Madza Farias-Virgens
Madza Farias-Virgens

Reputation: 1061

Using matching entries only, print file A line if column values is between two other columns values in file B

I have a tab delim file1

A 1
A 20
B 17
B 33
C 10
C 20
E 7

and another tab delim file2

A 1  5
A 6  20
B 1  10
B 30 60
C 10 20
E 1  6

I need to print the lines in file1 for which col1 file1 = col1 file2 and value in col2 file1 falls within the ranges in cols 2 and 3 of file2.
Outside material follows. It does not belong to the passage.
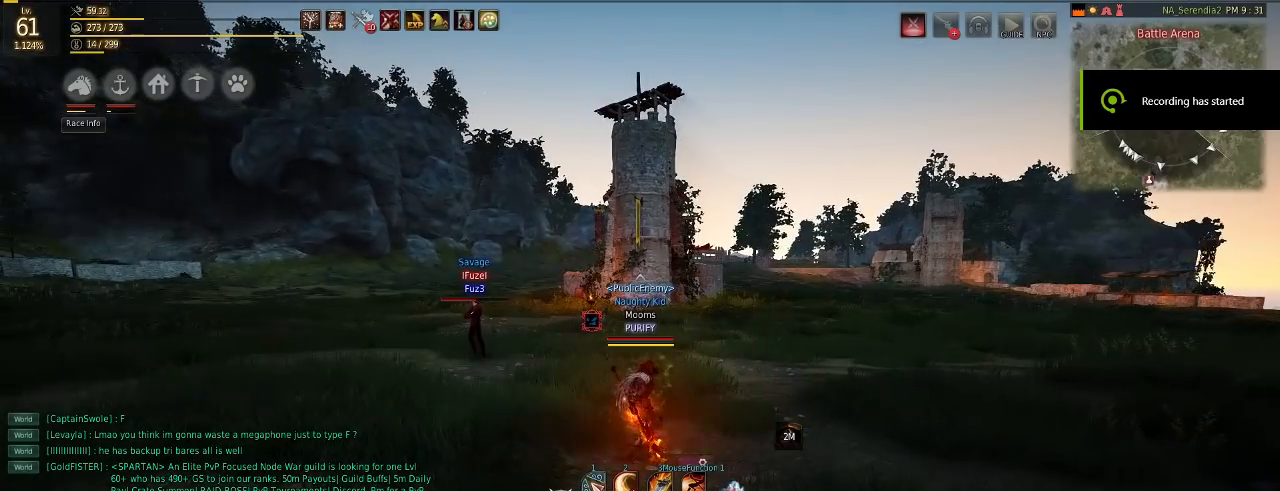
{"keys": [], "mouse": [], "events": []}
The output would look like

A 1
A 20
B 33
C 10
C 20

I'm trying

awk 'FNR==NR{a[$1]=$2;next}; ($1) in a{if($2=(a[$1] >= $2 && a[$1] <=$3) {print}}1'  file1  file2 

But it's not working.

Upvotes: 0

Views: 326

Answers (2)

jhnc
jhnc

Reputation: 16752

To store multiple ranges, you really want to use arrays of arrays or lists. awk doesn't support them directly but they can be emulated. In this case arrays of arrays seem likely to be more efficient.

awk '
    # store each range from file2
    FNR==NR {
        n = ++q[$1]
        min[$1 FS n] = $2
        max[$1 FS n] = $3
        next
    }

    # process file1
    n = q[$1] { # if no q entry, line cannot be in range
        for (i=1; i<=n; i++)
            if ( min[$1 FS i]<=$2 && $2<=max[$1 FS i]) {
                print
                next
            }
    }
' file2 file1

Each min/max range needs to be stored separately. By maintaining a counter (q[$1]) of occurrences of each different value of col1 ($1), we ensure creation of a distinct new array element [$1 FS n].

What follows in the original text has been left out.